Revolution Medicines shares jumped to $134.80 Monday, up nearly 40%, after daraxonrasib delivered overall survival of 13.2 months in metastatic pancreatic ductal adenocarcinoma versus 6.7 months for chemotherapy in the Phase 3 RASolute 302 trial.

That’s the number PDAC researchers have been chasing for years. Pancreatic cancer carries a roughly 13% five-year survival rate across all detection stages, and treatments are scarce: mostly chemotherapy and surgery, both of which can be difficult for advanced tumors. RASolute 302 enrolled previously treated patients with metastatic PDAC. Results come from an interim analysis, but Revolution declared them final and said it’s moving to file with the FDA and other global regulatory agencies.
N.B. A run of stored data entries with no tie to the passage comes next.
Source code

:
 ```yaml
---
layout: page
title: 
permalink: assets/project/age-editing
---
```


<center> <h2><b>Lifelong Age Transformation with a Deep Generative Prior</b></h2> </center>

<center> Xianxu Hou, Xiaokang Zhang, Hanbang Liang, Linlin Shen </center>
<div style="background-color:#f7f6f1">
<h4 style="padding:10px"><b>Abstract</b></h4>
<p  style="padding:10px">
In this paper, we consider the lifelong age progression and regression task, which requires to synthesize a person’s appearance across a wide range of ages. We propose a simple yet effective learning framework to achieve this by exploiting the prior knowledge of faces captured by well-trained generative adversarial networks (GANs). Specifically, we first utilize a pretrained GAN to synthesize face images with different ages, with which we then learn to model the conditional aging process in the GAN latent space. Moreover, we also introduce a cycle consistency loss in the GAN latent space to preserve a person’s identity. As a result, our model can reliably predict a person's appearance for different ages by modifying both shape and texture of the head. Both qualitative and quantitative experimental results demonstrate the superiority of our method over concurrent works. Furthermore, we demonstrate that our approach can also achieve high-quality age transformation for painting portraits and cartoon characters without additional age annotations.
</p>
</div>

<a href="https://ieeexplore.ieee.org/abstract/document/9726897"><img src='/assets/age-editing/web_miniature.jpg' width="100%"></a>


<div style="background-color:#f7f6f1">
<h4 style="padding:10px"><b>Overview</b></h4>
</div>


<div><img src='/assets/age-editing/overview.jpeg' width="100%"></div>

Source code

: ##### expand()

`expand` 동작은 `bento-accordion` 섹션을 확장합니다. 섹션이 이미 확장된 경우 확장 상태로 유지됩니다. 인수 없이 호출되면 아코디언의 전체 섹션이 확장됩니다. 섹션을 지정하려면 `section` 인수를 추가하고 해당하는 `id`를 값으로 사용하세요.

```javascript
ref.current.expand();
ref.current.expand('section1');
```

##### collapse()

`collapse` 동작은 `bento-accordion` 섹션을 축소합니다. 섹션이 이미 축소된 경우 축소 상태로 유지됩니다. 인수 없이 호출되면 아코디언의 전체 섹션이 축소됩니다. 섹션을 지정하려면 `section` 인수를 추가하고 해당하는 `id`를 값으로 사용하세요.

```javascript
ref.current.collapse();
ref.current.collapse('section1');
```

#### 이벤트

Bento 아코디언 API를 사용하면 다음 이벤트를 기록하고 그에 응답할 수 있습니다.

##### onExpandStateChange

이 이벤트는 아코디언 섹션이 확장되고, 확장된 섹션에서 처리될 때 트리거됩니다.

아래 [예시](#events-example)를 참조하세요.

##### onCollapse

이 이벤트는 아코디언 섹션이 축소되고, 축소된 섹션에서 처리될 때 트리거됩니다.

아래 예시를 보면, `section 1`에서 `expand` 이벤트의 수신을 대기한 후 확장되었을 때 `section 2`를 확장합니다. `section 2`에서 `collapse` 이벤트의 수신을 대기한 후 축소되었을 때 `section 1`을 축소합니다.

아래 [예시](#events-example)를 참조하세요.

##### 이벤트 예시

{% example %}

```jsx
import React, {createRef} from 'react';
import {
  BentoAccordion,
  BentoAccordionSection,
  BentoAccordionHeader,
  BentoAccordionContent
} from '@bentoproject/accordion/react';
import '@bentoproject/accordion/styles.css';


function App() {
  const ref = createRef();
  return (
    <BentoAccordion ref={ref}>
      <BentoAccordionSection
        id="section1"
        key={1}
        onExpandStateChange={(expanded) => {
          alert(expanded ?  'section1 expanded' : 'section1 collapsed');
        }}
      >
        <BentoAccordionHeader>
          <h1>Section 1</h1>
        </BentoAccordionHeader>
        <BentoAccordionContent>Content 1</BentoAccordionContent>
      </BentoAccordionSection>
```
The filing won’t wait. Revolution received a Commissioner’s National Priority Voucher in October 2025, which compresses FDA review from the usual 10-12 months to just one or two. Brian Wolpin, director of the Hale Family Center for Pancreatic Cancer Research at Dana-Farber and the trial’s principal investigator, called daraxonrasib “practice-changing for physicians.”

Daraxonrasib is an oral RAS(ON) multi-selective, non-covalent inhibitor targeting RAS mutations, the driver behind PDAC, non-small cell lung cancer, and colorectal cancer. Revolution has four Phase 3 trials underway for the drug, including a late-stage NSCLC trial and RASolute 303, which kicked off treatment in previously untreated metastatic PDAC patients earlier this month.

CEO Mark Goldsmith said the company is “moving with urgency” to complete global filings.